• [DATA TO PROCESS]:
::::

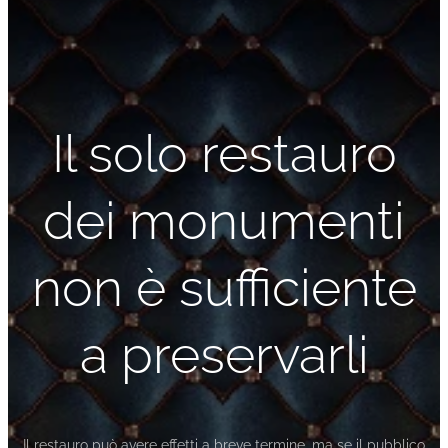
Il solo restauro
dei monumenti
non è sufficiente
a preservarli
Il restauro può avere effetti a breve termine, ma se il pubblico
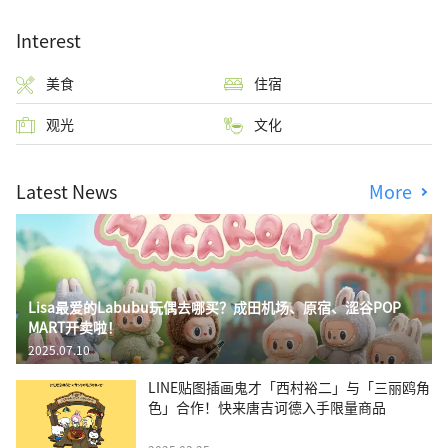
Interest
美食
住宿
观光
文化
Latest News
More
Lisa最爱的Labubu玩偶去哪买？成田机场、原宿、涩谷POP
MART开卖啦！
2025.07.10
LINE贴图插画鬼才「西村裕二」与「三丽鸥角
色」合作！快来唐吉诃德入手限量商品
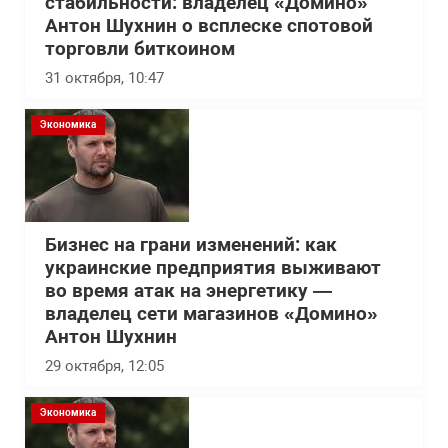
стабильности: владелец «Домино»
Антон Шухнин о всплеске спотовой
торговли биткоином
31 октября, 10:47
Экономика
Бизнес на грани изменений: как
украинские предприятия выживают
во время атак на энергетику —
владелец сети магазинов «Домино»
Антон Шухнин
29 октября, 12:05
Экономика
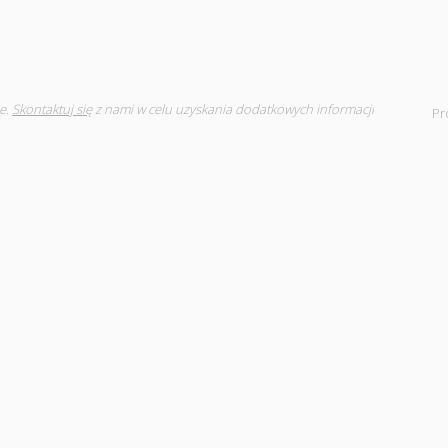
e.
Skontaktuj się
z nami w celu uzyskania dodatkowych informacji
Pr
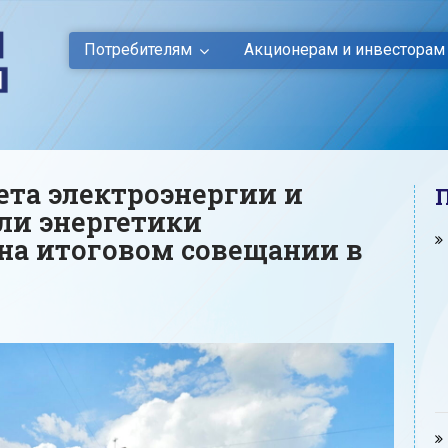
Потребителям
Акционерам и инвесторам
та электроэнергии и
ли энергетики
 на итоговом совещании в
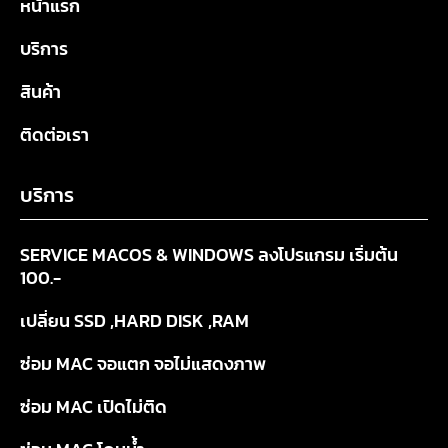
หน้าแรก
บริการ
สินค้า
ติดต่อเรา
บริการ
SERVICE MACOS & WINDOWS ลงโปรแกรม เริ่มต้น
100.-
เปลี่ยน SSD ,HARD DISK ,RAM
ซ่อม MAC จอแตก จอไม่แสดงภาพ
ซ่อม MAC เปิดไม่ติด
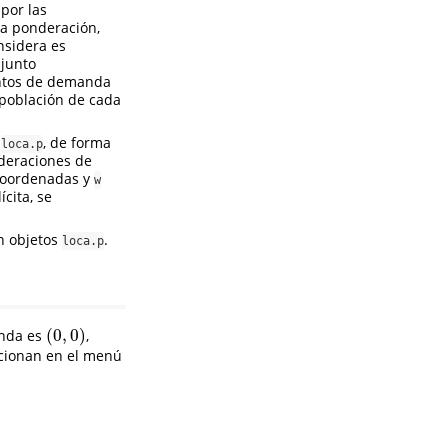
por las
a ponderación,
nsidera es
njunto
puntos de demanda
 población de cada
a
, de forma
loca.p
deraciones de
coordenadas y
w
cita, se
on objetos
.
loca.p
(
0
,
0
)
anda es
,
(
0
,
0
)
ccionan en el menú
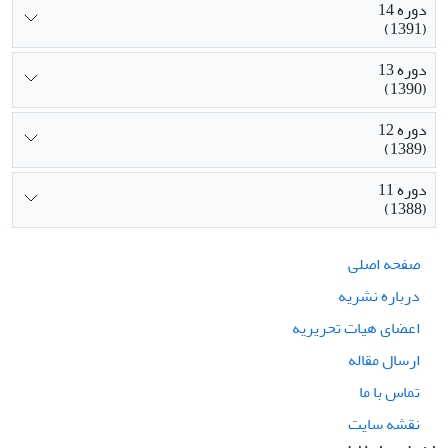
دوره 14
(1391)
دوره 13
(1390)
دوره 12
(1389)
دوره 11
(1388)
صفحه اصلی
درباره نشریه
اعضای هیات تحریریه
ارسال مقاله
تماس با ما
نقشه سایت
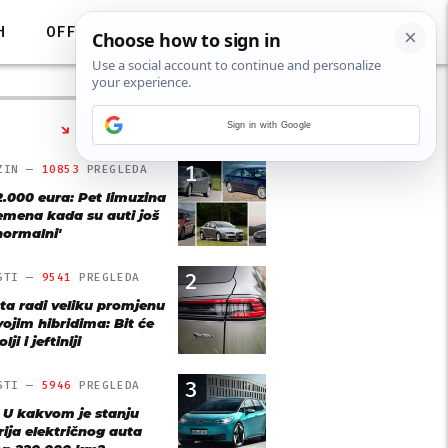
H
OFF
Sign in with Google
NAJČITANIJE
1
ZIN —
10853
PREGLEDA
2.000 eura: Pet limuzina
remena kada su auti još
'normalni'
2
STI —
9541
PREGLEDA
ta radi veliku promjenu
vojim hibridima: Bit će
lji i jeftiniji
3
STI —
5946
PREGLEDA
: U kakvom je stanju
rija električnog auta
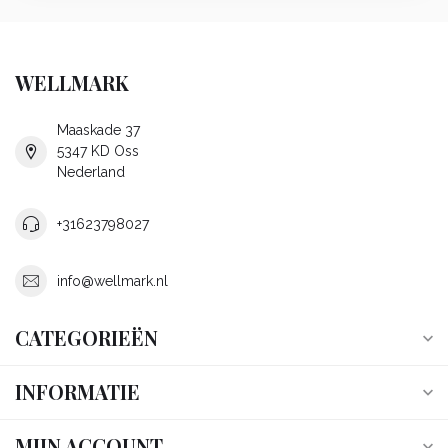
WELLMARK
Maaskade 37
5347 KD Oss
Nederland
+31623798027
info@wellmark.nl
CATEGORIEËN
INFORMATIE
MIJN ACCOUNT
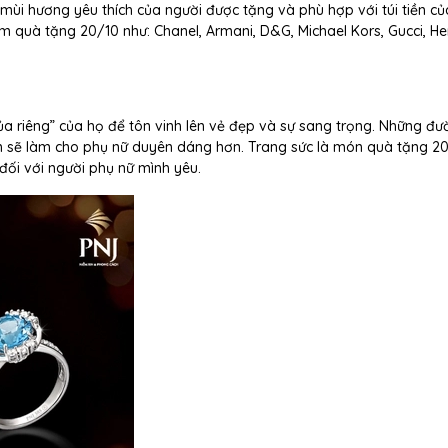
ùi hương yêu thích của người được tặng và phù hợp với túi tiền củ
m quà tặng 20/10 như: Chanel, Armani, D&G, Michael Kors, Gucci, H
ủa riêng” của họ để tôn vinh lên vẻ đẹp và sự sang trọng. Những đư
ẫn sẽ làm cho phụ nữ duyên dáng hơn. Trang sức là món quà tặng 20
đối với người phụ nữ mình yêu.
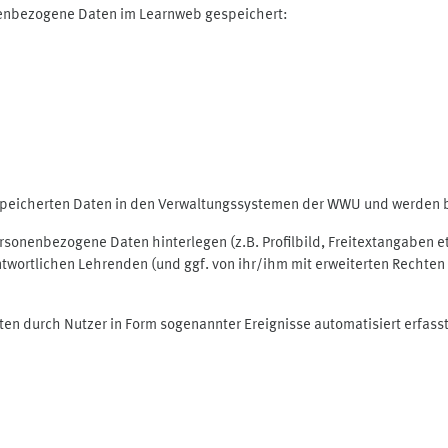
nenbezogene Daten im Learnweb gespeichert:
espeicherten Daten in den Verwaltungssystemen der WWU und werden be
personenbezogene Daten hinterlegen (z.B. Profilbild, Freitextangaben 
twortlichen Lehrenden (und ggf. von ihr/ihm mit erweiterten Rechten 
ten durch Nutzer in Form sogenannter Ereignisse automatisiert erfass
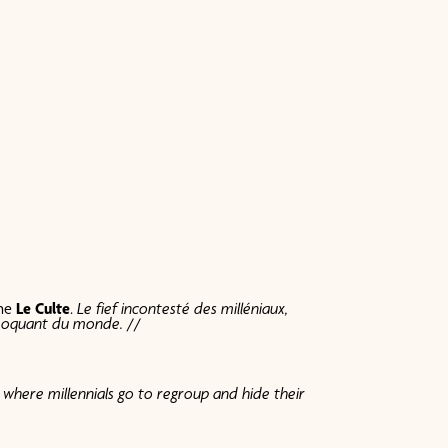
ine
Le Culte
.
Le fief incontesté des milléniaux,
e moquant du monde.
//
s where millennials go to regroup and hide their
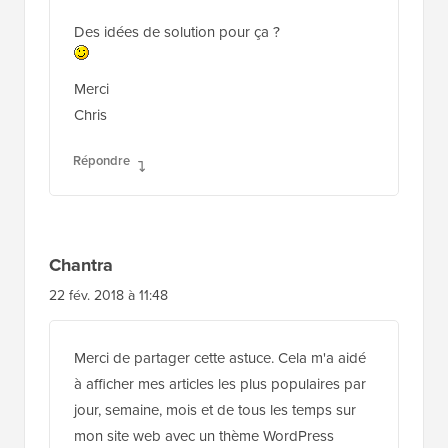
Des idées de solution pour ça ?
Merci
Chris
Répondre
Chantra
22 fév. 2018 à 11:48
Merci de partager cette astuce. Cela m'a aidé
à afficher mes articles les plus populaires par
jour, semaine, mois et de tous les temps sur
mon site web avec un thème WordPress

::::

• [EXERCISE DETAILS]:
I need every line from the material that contains the word "Шухнин".

• [OUTPUT OF THE TASK]:
Антон Шухнин о всплеске спотовой
Антон Шухнин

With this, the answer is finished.